> **Yönerge**: Belgeye göre Ahmet Remzi Bey, Adana Müdafai Hukuk Cemiyeti'ni nerede kurmuştur?

> **Belge**:
■ ■ ■ ■ ■

Öğretmen Ahmet Remzi Bey ve başta Avni Doğan olmak üzere, arkadaşlarının, iç ve dış her olumsuzluğa, ihanete, bencilliğe rağmen mucize gibi gözüken, Atatürk önderliğindeki o kurtuluş umudunun ardına amansız bir şekilde düşmeleri ise topyekün bir Milli Mücadele’nin vardığı bir evrensel sonuç olarak tüm dünyaya örnek olmuştur.

Adana’nın Fransız işgali karşısındaki Milli Mücadele’sini basınla yapmayı planlayan Öğretmen Ahmet Remzi Yüregir ve Yedek Subay Mehmet Avni Doğan “Adana” ve “Yeni Adana’yı çıkardıklarını biliyoruz… “Adana” 3. Sayıda, “Yeni Adana” ise 8 sayıda kapanmış ve gazeteyi basan Hayat Matbaası sahibi Mücavirzade Mustafa Emin Bey ile Avni Doğan sürgün edilmişler; evinde silah ve Kuvayi milliye belgeleri bulunması sonucunda “vur emri”yle aranan Ahmet Remzi Bey ise çarşaf giyerek kent dışına çıkmıştır. Yozgat ve Kayseri’de kalan Ahmet Remzi Bey, Atatürk’le görüştükten sonra Adana Müdafai Hukuk Cemiyet’ini Kayseri’de bir otel odasında kurup, daha sonra da Pozantı’da “Yeni Adana” gazetesini çok zor koşullarda yeniden yayınlayarak katır sırtında Toroslar’daki Kuvayi milliye mensuplarına ulaştırır.

Şimdi olayları toparlayalım bir….

Yemen, Suriye, Trablusgarp, Balkanlar, Sarıkamış, Çanakkale…

Erzurum, Sivas, Samsun, Adana, İnönü, Sakarya, Dumlupınar…

İşgal, “Adana”, “Adana’ya Doğru”, “Yeni Adana”, işgal ve 5 Ocak…

O ateş cehenneminde bunları yapmak her babağidin harcı değildir hem de olmamıştır. Kefenin bir gözünde yürek vardır, can vardır. Kolay bir iş değildir sonuçta. Ulusal bir kahramanlık gerektirir.  O günün zor işgal koşullarında Ahmet Remzi Bey’e de:”Sana mı kaldı vatanı kurtarmak” deyip, yurtseverliğe sırtını dönüp gidenler olmuştur. İşte vatan budur, ülke budur, devlet budur… Böylesine yurtseverlik dolu kutsi dirençleri oluşturan ulusal kahramanlarımız için şiirler de yazılır, hikâyeler de. Ben de rahmetli Ahmet Remzi Bey’in yurtsever kahramanlığından etkilendiğim için “Ahmet Remzi Bey Destanı” adlı şiirlerimi yazdım… Yaklaşık 10 yıllık bir süreçte ve “Yeni Adana” gazetesinin kuruluş yıldönümlerinde 33 dizelik 10 şiiir olarak yazmaya çalıştığım “Ahmet Remzi Bey Destanı”nında tabii ki de “Yeni Adana”ya hiç de uzak olmayan, ilk öyküsü bundan 95-96 yıl önce “Yeni Adana”da yayınlanan, “Yeni Adana” için şiir yazan ünlü şair Fazıl Hüsnü Dağlarca da ilham kaynağım oldu.”

■ ■ ■ ■ ■

> **Sağlanan Bilgiler**:
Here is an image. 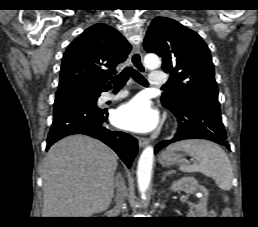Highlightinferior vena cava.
<instances>
[{
	"label": "inferior vena cava",
	"instance_id": "602c4592",
	"mask_svg": "<svg viewBox=\"0 0 258 227\" xmlns=\"http://www.w3.org/2000/svg\"><path fill=\"white\" fill-rule=\"evenodd\" d=\"M117 193H116V204L118 208H121L124 199V192L126 189L125 183L123 179L116 180Z\"/></svg>",
	"mask_w": 258,
	"mask_h": 227
}]
</instances>
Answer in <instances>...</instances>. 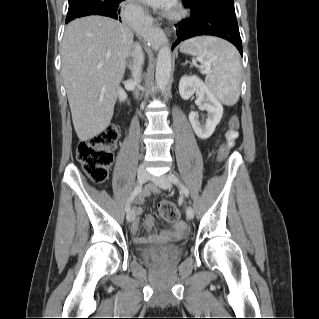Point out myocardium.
<instances>
[{
  "label": "myocardium",
  "instance_id": "myocardium-1",
  "mask_svg": "<svg viewBox=\"0 0 319 319\" xmlns=\"http://www.w3.org/2000/svg\"><path fill=\"white\" fill-rule=\"evenodd\" d=\"M172 15L173 16H178L179 15V10L174 11Z\"/></svg>",
  "mask_w": 319,
  "mask_h": 319
}]
</instances>
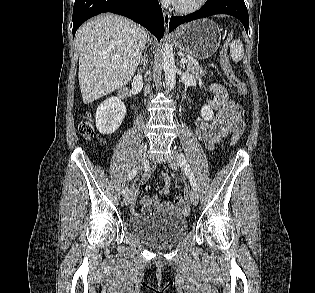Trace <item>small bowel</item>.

■ ■ ■ ■ ■

> **Görev Çıktısı**: Kayseri'de bir otel odasında.